[Human pose images with coordinates]

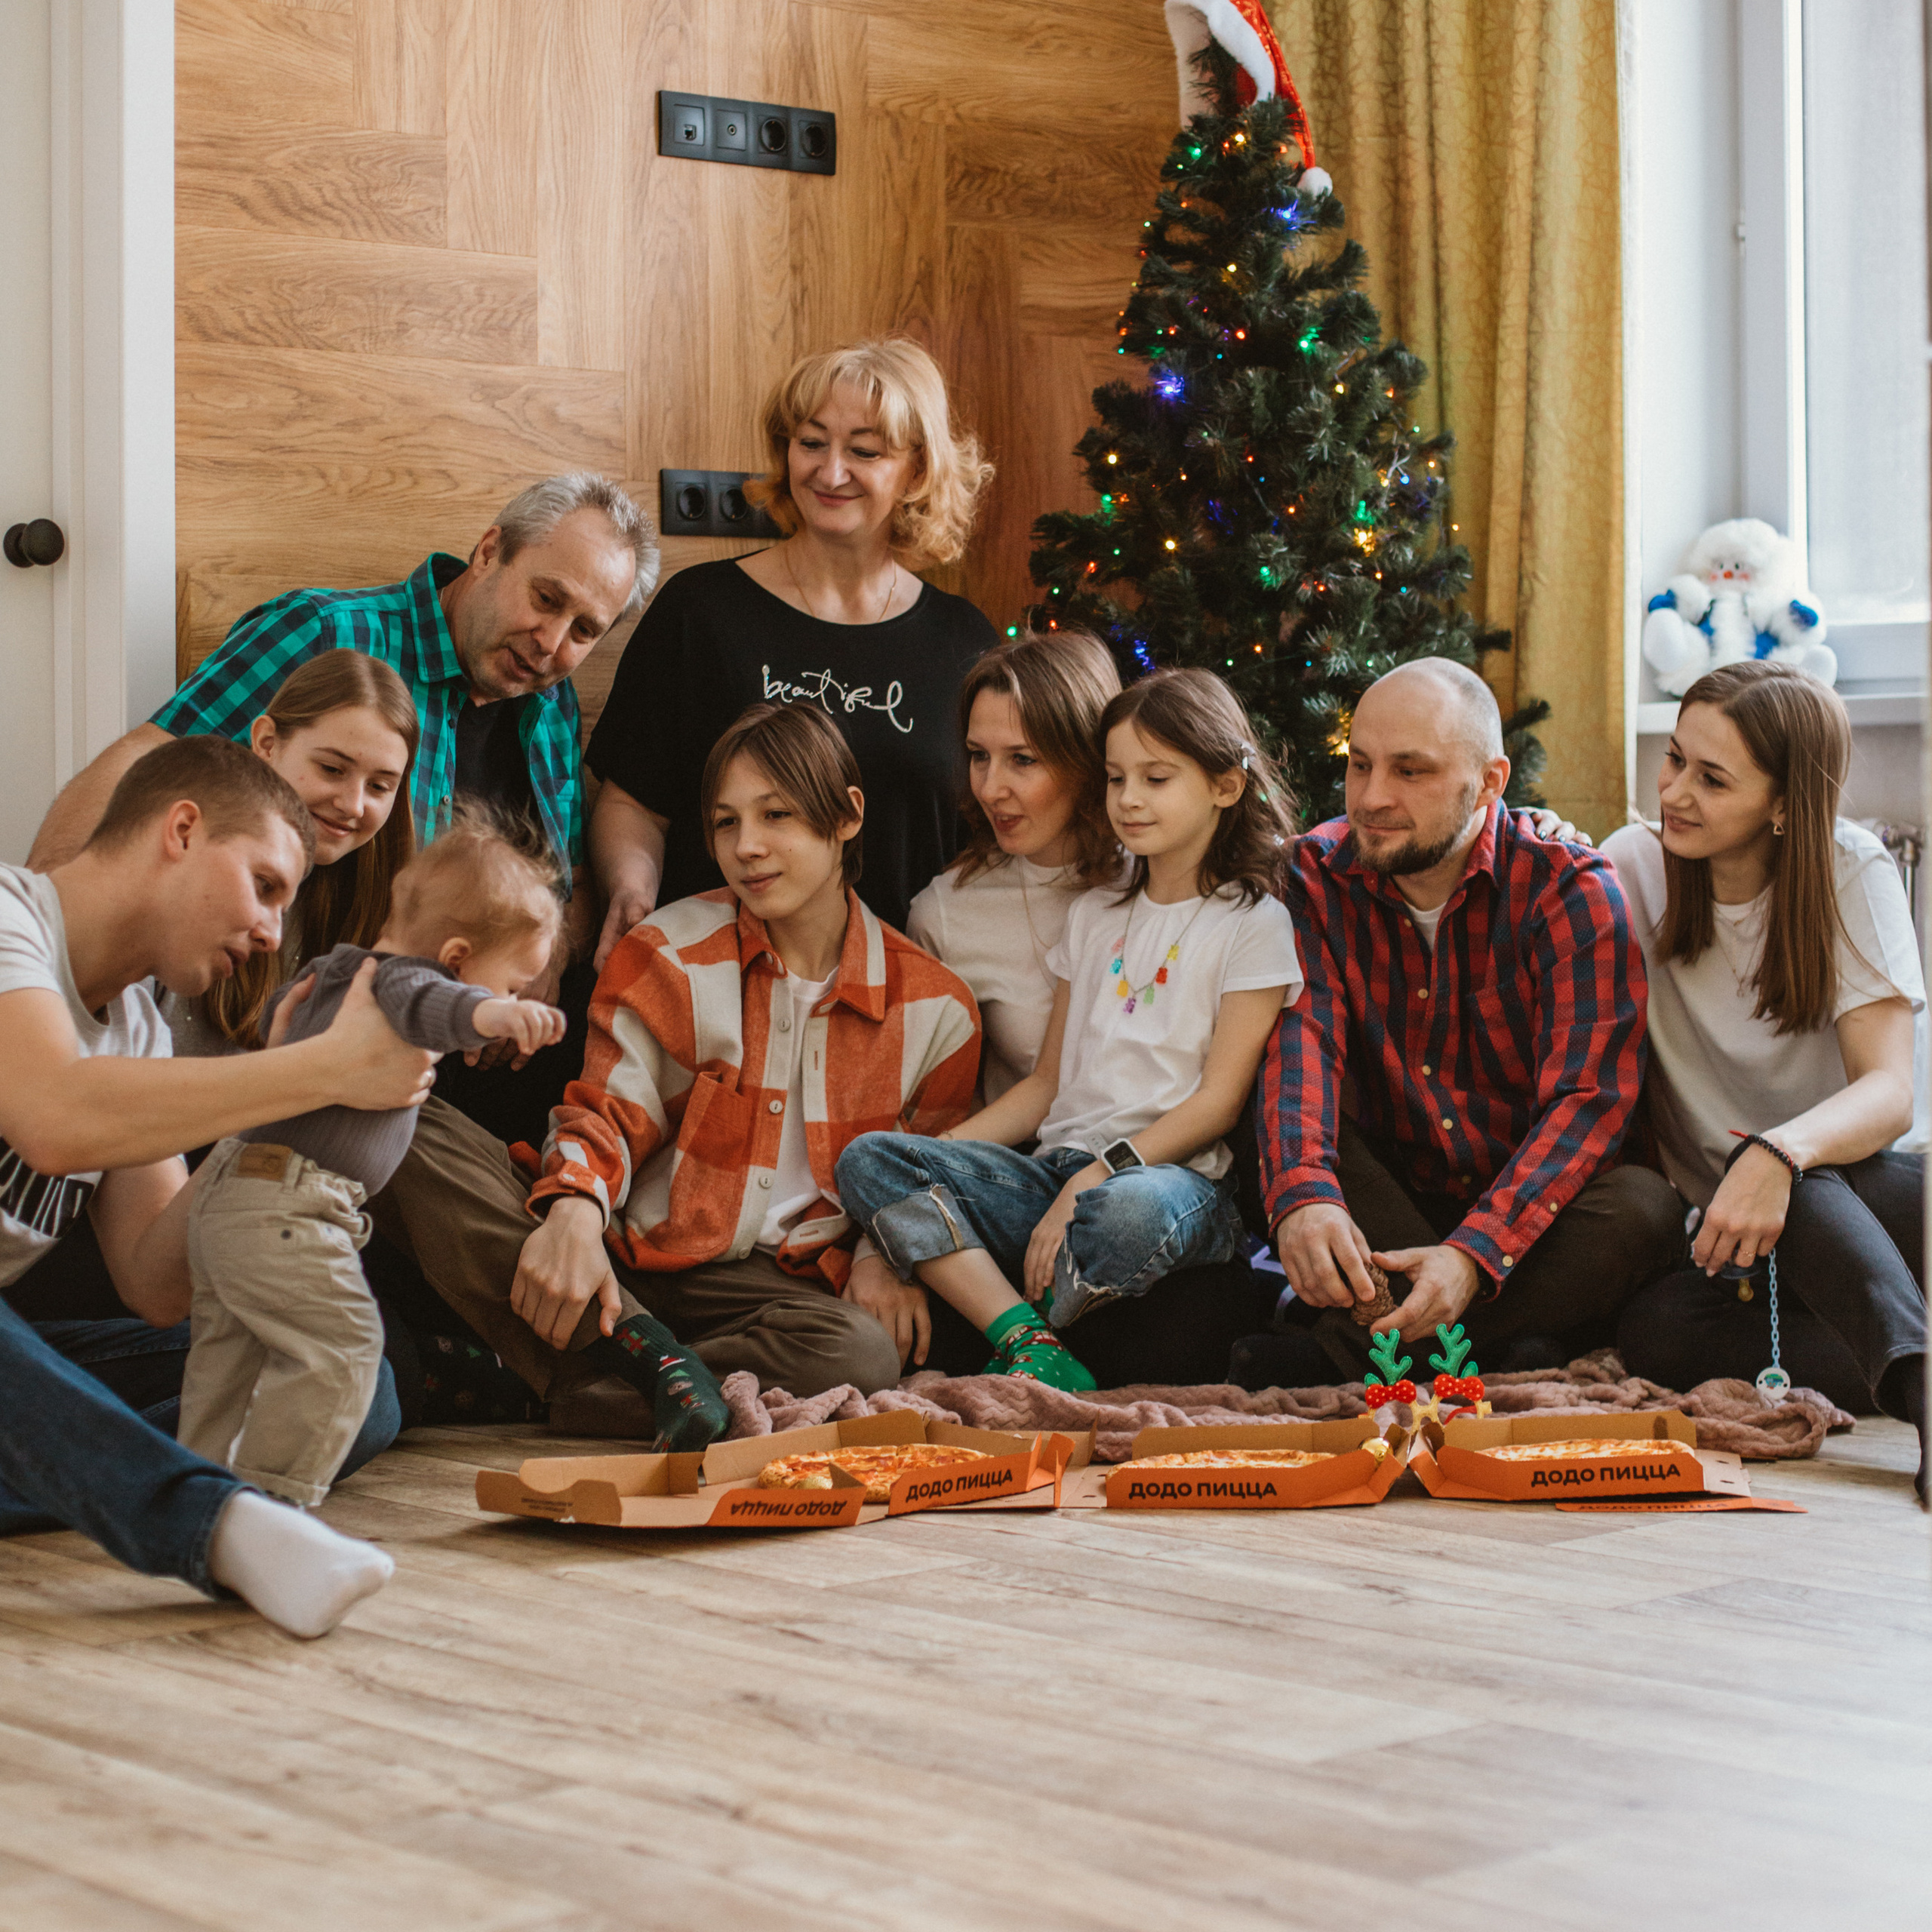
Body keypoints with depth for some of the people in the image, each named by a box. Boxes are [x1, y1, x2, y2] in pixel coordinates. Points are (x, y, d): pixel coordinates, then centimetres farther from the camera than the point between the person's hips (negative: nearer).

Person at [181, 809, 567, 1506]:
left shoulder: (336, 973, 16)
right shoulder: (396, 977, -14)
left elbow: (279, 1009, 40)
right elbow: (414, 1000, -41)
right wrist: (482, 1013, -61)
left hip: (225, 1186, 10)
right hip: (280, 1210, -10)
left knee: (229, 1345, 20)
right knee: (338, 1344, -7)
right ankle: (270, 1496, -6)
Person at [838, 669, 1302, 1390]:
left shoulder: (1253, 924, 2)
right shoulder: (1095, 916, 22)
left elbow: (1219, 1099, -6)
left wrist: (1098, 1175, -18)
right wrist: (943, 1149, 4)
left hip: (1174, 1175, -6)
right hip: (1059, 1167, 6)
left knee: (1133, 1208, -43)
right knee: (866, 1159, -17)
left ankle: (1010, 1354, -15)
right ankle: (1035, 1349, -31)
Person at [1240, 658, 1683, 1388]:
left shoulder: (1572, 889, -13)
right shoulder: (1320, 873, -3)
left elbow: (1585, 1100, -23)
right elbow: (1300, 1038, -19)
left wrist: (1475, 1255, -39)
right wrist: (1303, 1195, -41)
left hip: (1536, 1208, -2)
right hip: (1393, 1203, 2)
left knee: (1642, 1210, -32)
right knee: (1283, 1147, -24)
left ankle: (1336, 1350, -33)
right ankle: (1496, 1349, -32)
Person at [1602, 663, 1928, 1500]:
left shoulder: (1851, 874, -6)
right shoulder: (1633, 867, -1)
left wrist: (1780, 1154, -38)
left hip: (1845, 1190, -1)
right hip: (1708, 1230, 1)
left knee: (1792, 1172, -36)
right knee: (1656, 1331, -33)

--

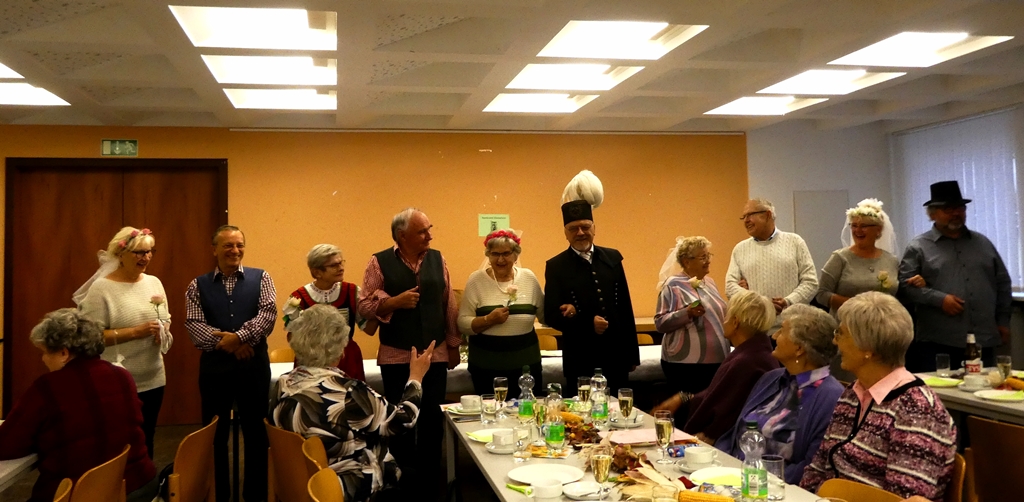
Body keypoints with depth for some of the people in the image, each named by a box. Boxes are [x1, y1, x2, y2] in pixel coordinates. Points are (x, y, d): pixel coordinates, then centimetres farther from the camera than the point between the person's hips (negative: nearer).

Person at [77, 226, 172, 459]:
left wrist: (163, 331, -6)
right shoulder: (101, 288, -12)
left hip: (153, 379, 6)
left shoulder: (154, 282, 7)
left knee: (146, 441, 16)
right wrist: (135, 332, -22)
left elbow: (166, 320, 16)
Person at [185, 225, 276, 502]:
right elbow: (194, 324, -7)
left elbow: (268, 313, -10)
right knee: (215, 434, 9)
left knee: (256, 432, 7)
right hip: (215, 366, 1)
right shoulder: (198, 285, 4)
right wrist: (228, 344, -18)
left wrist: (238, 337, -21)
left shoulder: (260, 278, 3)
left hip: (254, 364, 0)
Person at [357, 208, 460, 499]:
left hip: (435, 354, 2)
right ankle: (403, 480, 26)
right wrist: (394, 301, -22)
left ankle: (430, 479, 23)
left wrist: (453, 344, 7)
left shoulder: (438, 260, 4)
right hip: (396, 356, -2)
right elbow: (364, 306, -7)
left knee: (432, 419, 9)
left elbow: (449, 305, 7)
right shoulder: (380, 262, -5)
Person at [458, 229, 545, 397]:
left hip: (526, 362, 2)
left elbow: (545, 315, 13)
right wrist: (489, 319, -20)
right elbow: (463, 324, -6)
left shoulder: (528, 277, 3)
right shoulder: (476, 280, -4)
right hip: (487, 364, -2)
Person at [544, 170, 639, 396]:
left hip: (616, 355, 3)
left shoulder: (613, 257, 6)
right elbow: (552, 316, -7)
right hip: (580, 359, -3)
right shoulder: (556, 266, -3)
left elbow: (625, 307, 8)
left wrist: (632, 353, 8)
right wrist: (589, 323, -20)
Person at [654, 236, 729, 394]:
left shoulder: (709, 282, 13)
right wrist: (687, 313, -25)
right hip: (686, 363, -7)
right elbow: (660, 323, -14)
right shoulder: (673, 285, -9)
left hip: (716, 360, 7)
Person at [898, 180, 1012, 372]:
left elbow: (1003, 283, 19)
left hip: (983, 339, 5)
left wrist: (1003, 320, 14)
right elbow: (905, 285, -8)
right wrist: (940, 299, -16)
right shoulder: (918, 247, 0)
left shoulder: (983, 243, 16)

- **TASK REQUIREMENTS**
Within the data above, the lines from the one with "left wrist: (632, 353, 8)" to the one with "left shoulder: (983, 243, 16)" must be repeated exactly; no other line belongs in the answer.

- **FINISHED EXERCISE**
left wrist: (632, 353, 8)
right wrist: (589, 323, -20)
Person at [654, 236, 729, 394]:
left shoulder: (709, 282, 13)
right wrist: (687, 313, -25)
right hip: (686, 363, -7)
right elbow: (660, 323, -14)
right shoulder: (673, 285, -9)
left hip: (716, 360, 7)
Person at [898, 180, 1012, 372]:
left elbow: (1003, 283, 19)
left hip: (983, 339, 5)
left wrist: (1003, 320, 14)
right elbow: (905, 285, -8)
right wrist: (940, 299, -16)
right shoulder: (918, 247, 0)
left shoulder: (983, 243, 16)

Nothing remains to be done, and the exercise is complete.